Check Your 6! — turn-based air combat

Looks good to me as there are no bobble heads or cutesy, childlike graphics. Hoping the AI will put up a fight.

Both true! Although I am not sure about the causality in the second bullet point.

+1 to the Likes

Actually bobble heads would be really fun.

Don’t make me come down there!

Come on, who doesn’t love bobble heads!

image

You guys are great for recommendations! Unfortunately $14.99 is just a bit over my “ah hell, why not” threshold so I’ll wishlist it until the next sale.

This is one of the things I love about X-wing. They are at 7mm scale, not the 3mm of this game, but they come prepainted. Which means that I can play with nice looking fleets with no painting skill of my own, and no time to do so.

I almost forgot about the ridiculously happy pilots in Sid Meier’s Ace Patrol.

I had at one point unseen, and now I cannot unsee again.

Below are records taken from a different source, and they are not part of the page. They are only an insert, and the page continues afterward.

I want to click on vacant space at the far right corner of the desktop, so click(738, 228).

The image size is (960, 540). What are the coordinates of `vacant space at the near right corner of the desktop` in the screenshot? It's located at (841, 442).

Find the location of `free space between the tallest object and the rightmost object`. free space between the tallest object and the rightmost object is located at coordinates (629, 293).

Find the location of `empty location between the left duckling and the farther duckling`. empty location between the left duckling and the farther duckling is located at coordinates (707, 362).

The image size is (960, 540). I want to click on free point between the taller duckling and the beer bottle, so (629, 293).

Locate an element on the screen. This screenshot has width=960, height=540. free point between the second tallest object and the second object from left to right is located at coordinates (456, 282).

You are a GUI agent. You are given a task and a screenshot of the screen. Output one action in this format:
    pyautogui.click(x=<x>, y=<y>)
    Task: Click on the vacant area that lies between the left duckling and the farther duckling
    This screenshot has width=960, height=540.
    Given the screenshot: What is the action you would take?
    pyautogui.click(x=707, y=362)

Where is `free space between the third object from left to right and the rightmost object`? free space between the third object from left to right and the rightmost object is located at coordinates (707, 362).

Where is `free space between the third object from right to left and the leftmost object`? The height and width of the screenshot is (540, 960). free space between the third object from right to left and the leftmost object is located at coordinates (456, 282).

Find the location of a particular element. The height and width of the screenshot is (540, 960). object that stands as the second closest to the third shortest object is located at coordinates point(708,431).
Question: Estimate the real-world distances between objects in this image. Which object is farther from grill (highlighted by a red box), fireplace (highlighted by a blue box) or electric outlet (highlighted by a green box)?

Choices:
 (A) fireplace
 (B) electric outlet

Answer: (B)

Ok … I … MUST HAVE some of that picoarmor stuff. I found some WW1 stuff but have a question. When adding it to my cart a Folker triplane says it’s $3.75 for 8 pieces, or a Mark IV tank is $2.10 for 15 pieces. Does that mean these tiny things need to be assembled? Or does that mean I get 15 tanks? I assumed they’d be tiny diecast molds. I want to know before I check out and get a bunch if tiny tank parts and hours of assembly ahead of me.

Edit:. It might be total inventory on hand, just want to make sure these are tiny molds…

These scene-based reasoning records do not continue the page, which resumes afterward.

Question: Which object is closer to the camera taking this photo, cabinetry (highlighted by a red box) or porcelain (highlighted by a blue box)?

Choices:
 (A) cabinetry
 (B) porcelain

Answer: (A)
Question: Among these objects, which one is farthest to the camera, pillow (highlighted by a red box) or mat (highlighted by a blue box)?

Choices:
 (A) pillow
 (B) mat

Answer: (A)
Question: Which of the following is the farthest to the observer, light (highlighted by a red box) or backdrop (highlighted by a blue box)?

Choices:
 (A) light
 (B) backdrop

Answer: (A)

You get 15 tanks I seem to recall.

These things are tiny. Much smaller than microarmour so be aware of that. No assembly was required for my stuff. Although do remember bases for planes :)

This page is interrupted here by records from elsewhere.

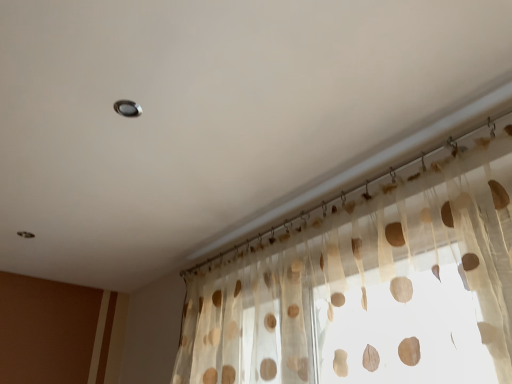
Question: Considering the relative sizes of translucent fabric curtain at upper center and metallic circular light at upper center in the image provided, is translucent fabric curtain at upper center bigger than metallic circular light at upper center?

Choices:
 (A) yes
 (B) no

Answer: (A)

Question: Is metallic circular light at upper center located within translucent fabric curtain at upper center?

Choices:
 (A) yes
 (B) no

Answer: (B)

Question: Considering the relative positions of translucent fabric curtain at upper center and metallic circular light at upper center in the image provided, is translucent fabric curtain at upper center to the left of metallic circular light at upper center from the viewer's perspective?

They look like a tapdance routine captured at the very end of a gig: TA-DA!

I had Flight Commander 2 on every system up to Win XP. I still have the disks but no 5 1/4 floppy drive. :)

Jorge Cabrera has put up a preview on his blog

from this screenshot

is clear to me that they’re replicating quite faithfully the miniatures game. I am not sure how rewarding it will be to interact with these dragging a mouse and clicking buttons. I am for sure unnerved by those propellers being static rather than happily spinning away… so as Jorge says

I am confident that this war game is going to be a great success. For the miniature gamer this is a guaranteed buy.
For the air combat flight simulator enthusiasts, it will be up to them how much they can detach from their HOTAS and explore these new skies.

so YMMV

Only 24 hours!

So, I’ve played this game for a couple hours. And I can see what they’re doing, and trying. And I respect the desire to make a real air mini computer game. But I’m not sure the way they have chosen to represent this visually is going to work without a lot more interface work.

It reminds me of digital Conflict of Heroes in a bunch of ways.

Thanks for sharing your thoughts, Bruce. I didn’t love CoH so it’s a pass for me.

$30 seems kind of high for this. Guess I’ll wait for a sale.

I should make it clear that the reason it reminds me of Conflict of Heroes is that both games could have done a much better job of using the existing presentation to convey a lot more information, and their failure to do so makes the game feel thin and chintzy when I shouldn’t. Conflict of Heroes is all about boiling things down to essential modifiers and using them to your advantage, yet when you fire at someone it that game, you just get a “% chance” and then “Miss!” or something. No elaboration. No explicit display of why the odds were what they were, or how close your roll was, or anything. It was like the developers had no understanding of the appeal of stat accrual in a game that was all about integers. Were these guys even gamers?

Check Your 6! reminds me of this because of the way it displays the hit chances, then flashes “Miss” or “Airframe” or “Engine” in the most ephemeral way, as if to say, “ok, that happened, but don’t think too much about it. Focus on your cool planes!” Yet the camera isn’t robust enough to accommodate the free motion you need to make sense out of the incredibly busy display. This could use better art design.

I do really like the way in which they turned the movement controls into a flight stick, which I think is a wonderfully intuitive interface trick even if it isn’t exactly clear at first how it corresponds to the game rules.

Miniatures in actual use on the table top are wonderfully individual pieces that attract attention to themselves by their very existence. The digital representations in the game do the opposite: it’s as though the fidelity of 3D models actually cheapens them. I love the fact that someone tried to make a miniatures game on the computer, but I don’t feel like they quite knew what effect they were going for. It just emphasizes how far above the rest of the field Shenandoah Studio was in their understanding of the representation of standard tabletop tropes and how much polish it takes to make them hold up digitally.